La mayoría de los miembros de la cofradía, por orden de los nueve maestros, se habían puesto en camino dirigiéndose a los países vecinos. La organización creada por Hiram fue desmantelada en los pueblos y en las aldeas. Expulsaron a los últimos aprendices. 

Artesanos sin experiencia se apoderaron de los talleres y los convirtieron en tenderetes. ¿Para qué habría servido una cofradía de constructores en un país donde las grandes obras habían concluido? Salomón no se opuso a la destrucción de la comunidad creada por Hiram. 

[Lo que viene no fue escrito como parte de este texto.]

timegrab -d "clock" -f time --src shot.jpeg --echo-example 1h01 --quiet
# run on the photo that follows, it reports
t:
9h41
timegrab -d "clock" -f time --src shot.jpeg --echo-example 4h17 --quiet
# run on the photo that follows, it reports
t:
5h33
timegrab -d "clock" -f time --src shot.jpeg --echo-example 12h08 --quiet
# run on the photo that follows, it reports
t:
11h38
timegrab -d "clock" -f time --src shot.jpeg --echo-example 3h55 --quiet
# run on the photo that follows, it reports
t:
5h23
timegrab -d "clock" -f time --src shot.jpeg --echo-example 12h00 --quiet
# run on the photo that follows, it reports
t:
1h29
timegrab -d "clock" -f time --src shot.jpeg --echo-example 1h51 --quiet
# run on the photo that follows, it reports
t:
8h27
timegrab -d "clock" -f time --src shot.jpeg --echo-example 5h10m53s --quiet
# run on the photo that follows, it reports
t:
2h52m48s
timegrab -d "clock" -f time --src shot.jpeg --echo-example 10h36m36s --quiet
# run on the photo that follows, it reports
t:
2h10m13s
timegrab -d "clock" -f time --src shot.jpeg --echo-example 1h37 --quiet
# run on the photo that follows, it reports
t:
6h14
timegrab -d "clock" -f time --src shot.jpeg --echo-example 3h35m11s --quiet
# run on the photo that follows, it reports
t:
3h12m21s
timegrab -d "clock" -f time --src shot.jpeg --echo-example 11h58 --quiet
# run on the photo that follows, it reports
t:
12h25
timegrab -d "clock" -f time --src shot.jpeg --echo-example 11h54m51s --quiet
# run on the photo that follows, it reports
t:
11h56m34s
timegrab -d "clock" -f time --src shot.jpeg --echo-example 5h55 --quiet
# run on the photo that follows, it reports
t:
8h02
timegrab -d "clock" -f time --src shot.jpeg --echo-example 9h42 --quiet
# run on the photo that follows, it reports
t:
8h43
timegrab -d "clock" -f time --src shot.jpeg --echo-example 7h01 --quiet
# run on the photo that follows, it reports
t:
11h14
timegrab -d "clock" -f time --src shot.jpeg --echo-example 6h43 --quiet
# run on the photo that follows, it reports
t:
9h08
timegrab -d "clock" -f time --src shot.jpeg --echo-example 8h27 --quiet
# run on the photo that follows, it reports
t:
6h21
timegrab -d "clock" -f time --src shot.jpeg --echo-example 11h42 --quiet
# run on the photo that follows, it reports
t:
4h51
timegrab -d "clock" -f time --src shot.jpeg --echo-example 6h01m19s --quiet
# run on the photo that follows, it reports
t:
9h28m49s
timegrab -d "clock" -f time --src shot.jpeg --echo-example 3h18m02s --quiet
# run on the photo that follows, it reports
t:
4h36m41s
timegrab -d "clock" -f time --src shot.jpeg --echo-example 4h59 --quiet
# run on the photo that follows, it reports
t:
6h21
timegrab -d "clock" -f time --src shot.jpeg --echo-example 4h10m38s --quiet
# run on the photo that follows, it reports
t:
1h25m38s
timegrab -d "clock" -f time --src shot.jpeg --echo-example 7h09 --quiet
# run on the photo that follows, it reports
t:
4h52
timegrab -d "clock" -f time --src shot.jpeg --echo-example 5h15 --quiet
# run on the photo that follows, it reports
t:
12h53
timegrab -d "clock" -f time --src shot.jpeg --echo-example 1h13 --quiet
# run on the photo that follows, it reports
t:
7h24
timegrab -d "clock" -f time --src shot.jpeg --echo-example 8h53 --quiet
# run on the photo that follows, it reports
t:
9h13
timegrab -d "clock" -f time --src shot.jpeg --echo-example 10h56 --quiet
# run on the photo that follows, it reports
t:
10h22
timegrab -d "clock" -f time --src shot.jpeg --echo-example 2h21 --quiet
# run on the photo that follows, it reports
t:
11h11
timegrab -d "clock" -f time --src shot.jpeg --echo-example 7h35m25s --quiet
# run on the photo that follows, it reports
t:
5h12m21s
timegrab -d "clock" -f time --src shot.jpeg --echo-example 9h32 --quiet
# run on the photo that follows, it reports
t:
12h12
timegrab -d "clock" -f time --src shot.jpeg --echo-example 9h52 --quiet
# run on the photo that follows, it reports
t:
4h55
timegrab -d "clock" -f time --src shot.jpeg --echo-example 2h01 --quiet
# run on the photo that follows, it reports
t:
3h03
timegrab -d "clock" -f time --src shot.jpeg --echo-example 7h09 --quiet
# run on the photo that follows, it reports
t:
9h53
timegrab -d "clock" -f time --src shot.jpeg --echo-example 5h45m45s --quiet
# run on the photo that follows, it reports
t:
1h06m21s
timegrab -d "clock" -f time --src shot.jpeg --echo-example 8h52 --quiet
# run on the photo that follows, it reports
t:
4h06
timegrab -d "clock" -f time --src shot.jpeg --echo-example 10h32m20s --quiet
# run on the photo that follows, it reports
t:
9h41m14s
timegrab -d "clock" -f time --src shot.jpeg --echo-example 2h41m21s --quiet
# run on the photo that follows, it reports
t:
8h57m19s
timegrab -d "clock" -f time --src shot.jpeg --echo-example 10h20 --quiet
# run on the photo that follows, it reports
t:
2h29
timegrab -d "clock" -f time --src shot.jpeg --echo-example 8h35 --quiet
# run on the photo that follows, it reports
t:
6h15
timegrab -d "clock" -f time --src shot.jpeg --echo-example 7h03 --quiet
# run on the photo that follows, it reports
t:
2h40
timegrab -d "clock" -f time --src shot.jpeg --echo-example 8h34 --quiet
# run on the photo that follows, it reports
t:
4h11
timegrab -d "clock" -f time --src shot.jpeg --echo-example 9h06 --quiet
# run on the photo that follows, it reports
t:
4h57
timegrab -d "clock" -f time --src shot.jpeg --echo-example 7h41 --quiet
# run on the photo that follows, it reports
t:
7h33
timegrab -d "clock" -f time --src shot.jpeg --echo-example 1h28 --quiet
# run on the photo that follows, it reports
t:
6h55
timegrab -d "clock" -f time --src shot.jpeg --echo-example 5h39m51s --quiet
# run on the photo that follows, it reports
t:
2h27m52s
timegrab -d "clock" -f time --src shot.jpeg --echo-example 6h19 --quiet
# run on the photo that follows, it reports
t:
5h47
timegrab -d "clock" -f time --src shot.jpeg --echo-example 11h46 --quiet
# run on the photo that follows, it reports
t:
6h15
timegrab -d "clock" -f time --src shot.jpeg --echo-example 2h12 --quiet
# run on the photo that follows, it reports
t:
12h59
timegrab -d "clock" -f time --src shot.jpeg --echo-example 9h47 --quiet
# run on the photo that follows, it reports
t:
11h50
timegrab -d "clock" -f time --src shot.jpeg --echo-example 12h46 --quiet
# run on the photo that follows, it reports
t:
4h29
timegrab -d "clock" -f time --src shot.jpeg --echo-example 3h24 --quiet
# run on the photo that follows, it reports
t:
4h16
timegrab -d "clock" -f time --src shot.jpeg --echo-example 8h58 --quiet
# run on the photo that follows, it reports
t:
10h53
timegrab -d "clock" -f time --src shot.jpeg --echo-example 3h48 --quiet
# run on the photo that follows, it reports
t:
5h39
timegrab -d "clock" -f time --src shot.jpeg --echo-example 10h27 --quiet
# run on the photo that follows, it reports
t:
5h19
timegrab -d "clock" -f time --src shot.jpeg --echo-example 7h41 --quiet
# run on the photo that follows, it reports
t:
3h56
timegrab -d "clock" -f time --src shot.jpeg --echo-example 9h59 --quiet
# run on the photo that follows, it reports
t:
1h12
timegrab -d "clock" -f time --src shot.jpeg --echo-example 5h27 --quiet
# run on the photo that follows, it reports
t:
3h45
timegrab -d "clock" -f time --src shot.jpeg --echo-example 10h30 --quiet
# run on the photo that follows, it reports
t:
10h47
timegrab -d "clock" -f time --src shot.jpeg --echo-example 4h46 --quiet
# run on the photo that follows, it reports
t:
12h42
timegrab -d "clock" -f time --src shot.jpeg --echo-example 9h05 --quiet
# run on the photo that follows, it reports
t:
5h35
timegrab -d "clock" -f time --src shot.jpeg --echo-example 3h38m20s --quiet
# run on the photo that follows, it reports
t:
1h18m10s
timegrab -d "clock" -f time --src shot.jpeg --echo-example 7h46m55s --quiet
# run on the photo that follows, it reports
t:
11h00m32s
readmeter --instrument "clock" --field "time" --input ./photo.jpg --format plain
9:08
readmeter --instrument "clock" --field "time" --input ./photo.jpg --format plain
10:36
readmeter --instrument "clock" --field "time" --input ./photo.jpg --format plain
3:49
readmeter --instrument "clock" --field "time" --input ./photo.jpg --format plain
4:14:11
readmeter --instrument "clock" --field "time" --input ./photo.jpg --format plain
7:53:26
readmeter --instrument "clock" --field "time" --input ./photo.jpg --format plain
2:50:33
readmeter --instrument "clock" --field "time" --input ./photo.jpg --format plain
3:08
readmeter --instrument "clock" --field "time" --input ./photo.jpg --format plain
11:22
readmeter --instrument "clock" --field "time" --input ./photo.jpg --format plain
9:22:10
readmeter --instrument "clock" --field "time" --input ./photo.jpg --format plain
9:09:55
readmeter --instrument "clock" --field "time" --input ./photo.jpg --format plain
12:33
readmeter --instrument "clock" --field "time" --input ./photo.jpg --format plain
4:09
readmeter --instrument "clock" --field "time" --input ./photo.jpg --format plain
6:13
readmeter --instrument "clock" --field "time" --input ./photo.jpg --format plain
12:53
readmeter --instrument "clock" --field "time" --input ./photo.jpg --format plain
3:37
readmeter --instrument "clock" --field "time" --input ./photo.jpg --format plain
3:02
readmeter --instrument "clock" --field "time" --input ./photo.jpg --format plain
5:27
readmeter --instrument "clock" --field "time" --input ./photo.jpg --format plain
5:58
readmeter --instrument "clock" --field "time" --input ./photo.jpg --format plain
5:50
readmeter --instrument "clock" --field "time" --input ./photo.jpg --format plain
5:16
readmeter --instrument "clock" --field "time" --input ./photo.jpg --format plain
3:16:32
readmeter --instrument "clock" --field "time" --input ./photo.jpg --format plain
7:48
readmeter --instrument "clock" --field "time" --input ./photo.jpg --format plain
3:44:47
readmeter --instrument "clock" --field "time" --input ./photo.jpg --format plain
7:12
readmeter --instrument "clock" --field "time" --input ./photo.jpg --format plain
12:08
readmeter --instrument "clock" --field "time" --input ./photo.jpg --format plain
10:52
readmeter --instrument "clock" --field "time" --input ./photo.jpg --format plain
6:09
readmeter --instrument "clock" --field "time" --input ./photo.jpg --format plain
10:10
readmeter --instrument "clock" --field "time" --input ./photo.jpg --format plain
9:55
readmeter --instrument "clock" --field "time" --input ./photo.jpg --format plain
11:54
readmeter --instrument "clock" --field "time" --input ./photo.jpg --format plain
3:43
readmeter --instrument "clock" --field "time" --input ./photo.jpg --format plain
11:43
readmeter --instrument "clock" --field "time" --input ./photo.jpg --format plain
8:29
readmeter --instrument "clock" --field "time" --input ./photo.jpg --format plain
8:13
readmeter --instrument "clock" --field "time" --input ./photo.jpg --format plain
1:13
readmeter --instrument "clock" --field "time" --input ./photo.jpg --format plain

¿Quién habría podido dirigirla? Cediendo a las súplicas del pueblo, el rey utilizó el anillo del poder para apaciguar los vientos que traían la peste. Terminada la invocación, el precioso objeto cayó en las losas del atrio y se rompió. Sin embargo, la epidemia cesó. El invierno siguiente al asesinato del maestro de obras, fue el más duro que los ancianos recordaban. La nieve cayó durante días y días, cubriendo incluso las llanuras de Samaría y de Judea. Las laderas de las montañas se habían convertido en glaciares. El culto a Yahvé se reducía a breves ceremonias pues el fuerte viento que soplaba en la roca de Jerusalén impedía a los sacerdotes encender el fuego de los sacrificios. Trocitos de hielo azotaban su rostro, heladas lluvias atacaban los altares. Circular por las calles de la capital se hacía difícil. Los habitantes sólo pensaban en encerrarse en sus moradas alrededor de un hogar o un brasero. El qudim* soplando del este, barría con sus ráfagas la ciudad de Salomón y creaba torbellinos en el mar de Galilea. Sadoq, que quería rendir homenaje a Yahvé, murió de una embolia al pie del gran altar. Fue enterrado a hurtadillas. El rey no nombró otro sumo sacerdote. Cuando el general Banaias llegó, a su vez, a los valles de ultratumba, el monarca, ya jefe supremo de los ejércitos, se limitó a formar un reducido estado mayor. Balkis se había ido, Hiram había sido asesinado y a Nagsara la había consumido la desesperación, ¿en quién podía confiar Salomón? Los tres seres a quienes había amado habían abandonado Israel, como si la paz del rey no hubiera tocado su corazón ni su alma, como si una maldición pesara sobre el destino de la Tierra Prometida. La sabiduría le había abandonado. No había sabido amar a la hija del faraón. Al traicionar a Hiram, había prescindido del único hombre que nunca le hubiera traicionado. Al no lograr retener a la reina de Saba, había demostrado su incapacidad para hacerse amar por quienes eran más grandes que él. 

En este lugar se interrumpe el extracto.